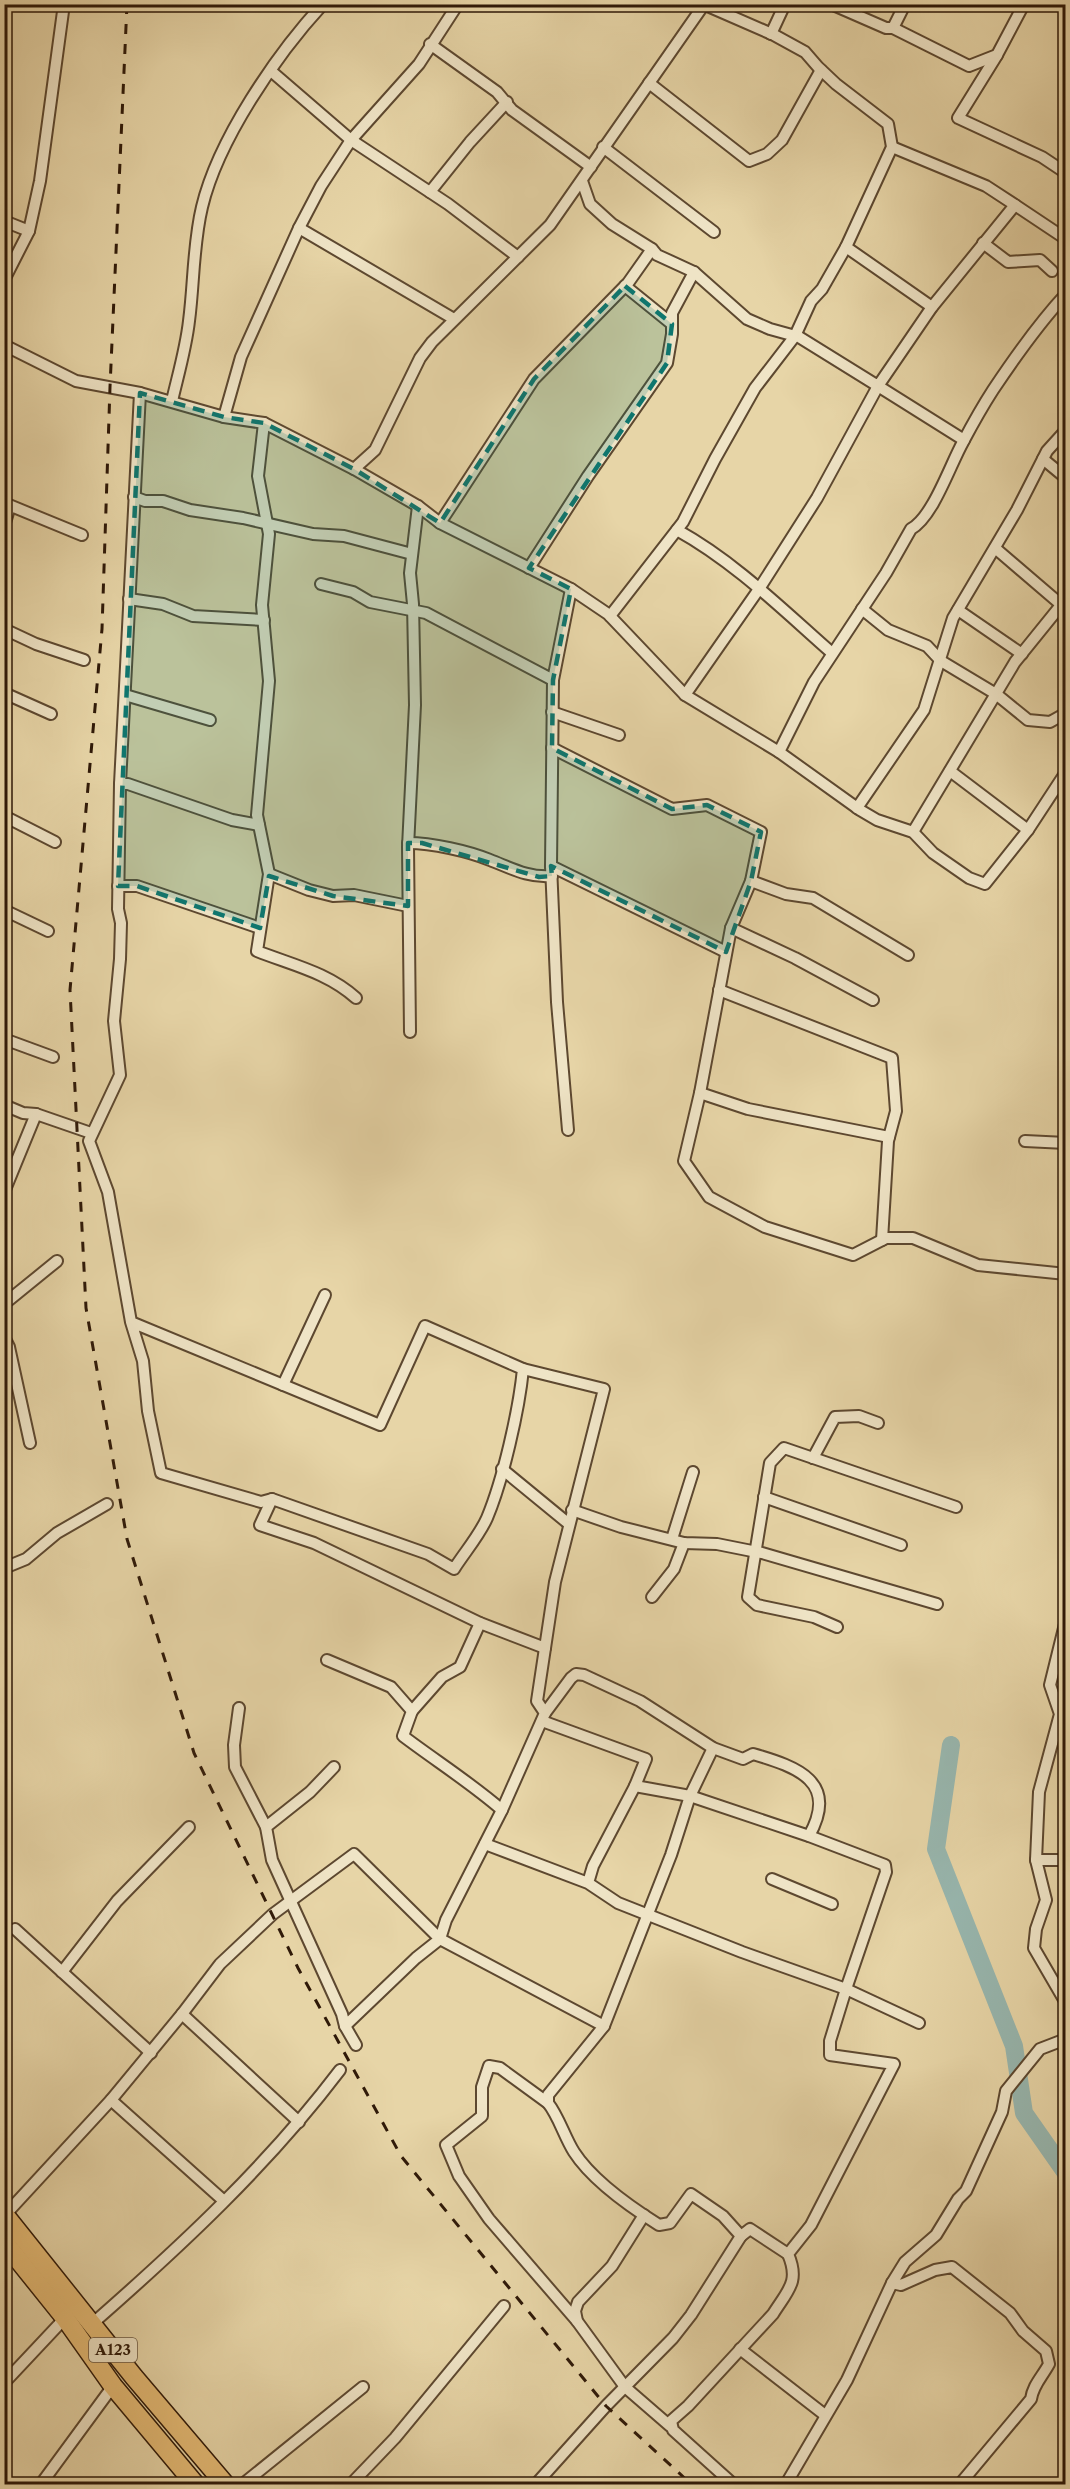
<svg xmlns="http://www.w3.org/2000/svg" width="1070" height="2489" viewBox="0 0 1070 2489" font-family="'Libre Caslon Text',serif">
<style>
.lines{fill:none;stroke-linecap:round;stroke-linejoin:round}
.river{stroke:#98b7af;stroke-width:18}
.street-casing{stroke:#5d4830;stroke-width:14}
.highway-casing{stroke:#2f1908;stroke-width:21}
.street{stroke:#efe4c6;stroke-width:10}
.highway{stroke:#e4ba74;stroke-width:18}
.rail{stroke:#2f1908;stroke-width:3;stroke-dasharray:10 10;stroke-linecap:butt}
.marked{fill:#0f766e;fill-opacity:0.2;stroke:#0f766e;stroke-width:4.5;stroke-dasharray:12 8;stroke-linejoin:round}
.labels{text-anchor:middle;stroke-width:4.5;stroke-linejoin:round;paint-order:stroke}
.shield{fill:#efe4c6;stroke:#695641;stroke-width:1.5}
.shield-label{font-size:15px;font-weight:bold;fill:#2f1908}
</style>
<rect width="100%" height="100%" fill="#e7d5a7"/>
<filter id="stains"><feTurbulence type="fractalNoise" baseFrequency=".00333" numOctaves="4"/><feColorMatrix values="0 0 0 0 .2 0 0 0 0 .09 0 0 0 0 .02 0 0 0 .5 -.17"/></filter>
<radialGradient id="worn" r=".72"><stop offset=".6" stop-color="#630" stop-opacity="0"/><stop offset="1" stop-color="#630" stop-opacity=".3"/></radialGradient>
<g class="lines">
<path class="river" d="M951,1745L936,1849L1014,2046L1024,2113L1066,2173"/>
<g class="street-casing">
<g id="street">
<path d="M831,4L886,28H893L905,4"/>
<path d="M893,28L969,66L997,55L1024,4"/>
<path d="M771,34L785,4"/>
<path d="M430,44L497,92L512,110L591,167"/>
<path d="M997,55L958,118L1042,157L1066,173"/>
<path d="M271,71L351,140L448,204L518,257"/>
<path d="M649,83L749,161L767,154L782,140L821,70"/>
<path d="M603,147L714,232"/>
<path d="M582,181L590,204L612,224L652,249L657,255L694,272L747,319L770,329L799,337L878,386L932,307L1015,205L986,186L892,147"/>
<path d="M430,192L470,142L507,102"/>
<path d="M1015,205L1066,239"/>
<path d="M4,221L29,231"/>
<path d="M299,228L454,319"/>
<path d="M983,243L1008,262L1040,260L1052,271"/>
<path d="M846,247L932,307"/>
<path d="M4,280L29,231L40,181L64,4"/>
<path d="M625,286L672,324"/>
<path d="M4,345L76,381L140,393L224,417L264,423L354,469L418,506L440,523L571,589L608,614L685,695L779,752L860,810L877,820L913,832L933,853L969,878L985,884L1028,830L1066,772"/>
<path d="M172,401C178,375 186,348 189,321C194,283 193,244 202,207C218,140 276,55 323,4"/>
<path d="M224,417L241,357L299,228L321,186L351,140L419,64L458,4"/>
<path d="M264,423L258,476L269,534L262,605L269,681L257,815L269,874L257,951C292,965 327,972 356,998"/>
<path d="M1043,459L1066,478"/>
<path d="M354,469L375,450L420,358L432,342L550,225L703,6"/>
<path d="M134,497L145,501H163L190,510L243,518L313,534L344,536L412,554"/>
<path d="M4,503L82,535"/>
<path d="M440,523L534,379L628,283L652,249"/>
<path d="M4,526L10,506"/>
<path d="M677,530C735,562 783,610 832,653"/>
<path d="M995,548L1065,608"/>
<path d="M529,568L588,476L667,363L672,334V313L694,272"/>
<path d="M321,584L353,592L370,602L426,613L553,680"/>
<path d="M129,599L163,604L193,616L264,620"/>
<path d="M862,609L888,630L927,646L941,661L996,694L1028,720L1050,722L1066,713"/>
<path d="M958,610L1022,654"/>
<path d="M610,616L683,522L715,459L755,388L795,336L811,301L822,289L846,247L892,147L888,124L836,84L818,67L805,52L774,35L703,4"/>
<path d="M4,629L36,644L84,660"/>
<path d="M4,693L51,714"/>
<path d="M125,695L210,720"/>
<path d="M685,695L759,589L817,498L878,386L964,440"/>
<path d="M552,712L619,735"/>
<path d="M552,748L672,809L707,805L761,832L751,881L731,928L700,1093L684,1161L709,1197L765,1227L853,1255L886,1238H913L978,1265L1066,1274"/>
<path d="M779,752L814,682L886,573L911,529C933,517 950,465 963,442C972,425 982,407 993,390C1015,357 1039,323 1066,294"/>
<path d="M950,771L1028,830"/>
<path d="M120,784H128L232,820L259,825"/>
<path d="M857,808L924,710L953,618L1017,510L1047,451L1066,430"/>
<path d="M4,816L55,842"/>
<path d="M913,832L1015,662L1066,599"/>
<path d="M408,843C432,843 468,851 490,860C511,868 528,878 552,876"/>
<path d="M551,866L726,952"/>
<path d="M269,874L309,890L333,896L354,895L408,906"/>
<path d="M751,881L786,894L813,898L908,955"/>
<path d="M118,886H137L260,928"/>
<path d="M4,910L48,931"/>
<path d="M731,928L795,958L873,1000"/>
<path d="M719,990L892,1058L896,1111L888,1141L882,1240"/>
<path d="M410,1032L408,847L415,705L413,604L410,573L418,506"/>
<path d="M4,1039L53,1057"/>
<path d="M700,1093L748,1109L889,1137"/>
<path d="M4,1105L23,1113L36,1114L91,1133"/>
<path d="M568,1130L557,1002L551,866L553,680L571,589"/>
<path d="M1025,1141L1066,1143"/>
<path d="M4,1192L36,1114"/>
<path d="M4,1304L57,1261"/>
<path d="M131,1322L143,1361L148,1411L161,1473L261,1502L272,1499L428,1554L454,1569C464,1553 479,1536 487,1518C503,1480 519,1410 523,1369L425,1326L380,1425L131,1322L108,1192L89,1141L120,1075L114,1021L120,959L121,923L118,909L120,784L140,393"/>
<path d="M4,1337L9,1347L30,1443"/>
<path d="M283,1385L325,1295"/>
<path d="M813,1458L835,1417L859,1416L878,1423"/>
<path d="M502,1469L569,1524"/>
<path d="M764,1497L901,1545"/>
<path d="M272,1499L260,1525L314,1543L480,1623L545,1648"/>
<path d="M572,1510L621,1527L684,1543L717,1544L762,1553L937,1604"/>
<path d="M672,1539L693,1472"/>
<path d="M4,1568L26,1559L57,1533L107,1504"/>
<path d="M652,1597L674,1569L684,1543"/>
<path d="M1066,1620L1050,1685L1060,1714L1039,1792L1036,1860L1046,1900L1036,1929L1034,1948L1066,2003"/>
<path d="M837,1627L814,1617L757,1605L748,1597L770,1463L784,1448L956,1507"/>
<path d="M327,1660L391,1687L412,1711L403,1736C436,1761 471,1783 502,1810"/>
<path d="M239,1708L234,1745L235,1767L266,1827"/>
<path d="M412,1711L442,1677L460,1667L480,1623"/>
<path d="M545,1713L571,1678L576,1674L584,1675L640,1701L713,1748L743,1759L753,1754C798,1767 839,1782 809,1836"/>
<path d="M542,1721L646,1759L635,1786"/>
<path d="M334,1767L310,1792L266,1827L272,1860L342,2014L345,2026L416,1958L440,1939L446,1920L502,1810L545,1713L537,1701L555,1582L604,1389L523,1369"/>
<path d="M485,1844L588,1883L618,1903L742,1952L846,1989L886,1872L885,1865L809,1836L690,1796L635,1786L593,1866L588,1883"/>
<path d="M1036,1860H1066"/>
<path d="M772,1879L832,1904"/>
<path d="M15,1929L151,2053"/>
<path d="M62,1972L117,1901L189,1827"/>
<path d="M182,2014L299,2122"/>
<path d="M345,2026L356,2045"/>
<path d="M111,2100L224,2201"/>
<path d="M548,2103L500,2068L489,2066L482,2087V2116L446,2145L459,2176L489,2219L577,2321"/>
<path d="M5,2215L111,2100L182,2014L220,1964L273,1914L354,1854L440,1939L604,2026"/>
<path d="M644,2215L612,2266L578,2302L575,2311L577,2321L625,2387L670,2426"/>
<path d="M741,2236L750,2229L788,2254"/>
<path d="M892,2283L901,2285L935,2270L952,2267L1010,2313L1023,2331L1046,2351L1049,2364C1042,2377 1033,2385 1031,2399L960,2484"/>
<path d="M92,2324C181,2246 268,2165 340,2070"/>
<path d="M740,2349L825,2415"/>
<path d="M4,2383L65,2318"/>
<path d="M41,2484L113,2386"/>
<path d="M243,2484L363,2387"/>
<path d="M351,2484L395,2438L504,2306"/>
<path d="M536,2484L606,2406L673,2338L691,2315L741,2236L723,2216L691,2194L670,2223L659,2225C632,2208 592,2180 574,2152C564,2136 559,2117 548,2103V2095L604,2026L671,1855L690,1796L713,1748"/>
<path d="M733,2484L673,2430L671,2421L688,2406L773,2314C788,2290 800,2282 788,2254L811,2225L894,2064L830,2055V2041L846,1989L919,2023"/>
<path d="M786,2484L847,2380L892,2283L905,2262L936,2235L958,2199L966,2191L1002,2112L1006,2091L1040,2049L1066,2039"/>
</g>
</g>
<g class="highway-casing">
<g id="highway">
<path d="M4,2214L134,2377L225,2484"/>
<path d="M4,2242L65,2318L113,2386L195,2484"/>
</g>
</g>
<use href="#street" class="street"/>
<use href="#highway" class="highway"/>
<path class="rail" d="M127,4L110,387L102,629L70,990L86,1308L127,1539L194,1753L298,1968L401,2156L606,2406L691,2484"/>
</g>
<path class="marked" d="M625,286L672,324L667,363L529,568L571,589L553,680L552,748L672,809L707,805L761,832L751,881L726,952L551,866L552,876L539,877L422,843H408V906L333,896L269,876L260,928L137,886H118L140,393L224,417L264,423L354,469L440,523L534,379Z"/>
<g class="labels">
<rect class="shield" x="89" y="2338" width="48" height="24" rx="4.5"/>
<g class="shield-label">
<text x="113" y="2355">A123</text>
</g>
</g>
<rect width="1070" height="2489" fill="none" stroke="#e7d5a7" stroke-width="24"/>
<rect x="6" y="6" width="1058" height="2477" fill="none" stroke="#2f1908" stroke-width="3"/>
<rect x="12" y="12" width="1046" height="2465" fill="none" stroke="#2f1908" stroke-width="1.5"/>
<rect width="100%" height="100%" filter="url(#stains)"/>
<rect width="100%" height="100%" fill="url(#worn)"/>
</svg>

# INSTRUCTIONS FOR THE TASK
Only lines containing the string "labels" belong in the answer; find them in the data above and copy them.

# OUTPUT OF THE EXERCISE
.labels{text-anchor:middle;stroke-width:4.5;stroke-linejoin:round;paint-order:stroke}
<g class="labels">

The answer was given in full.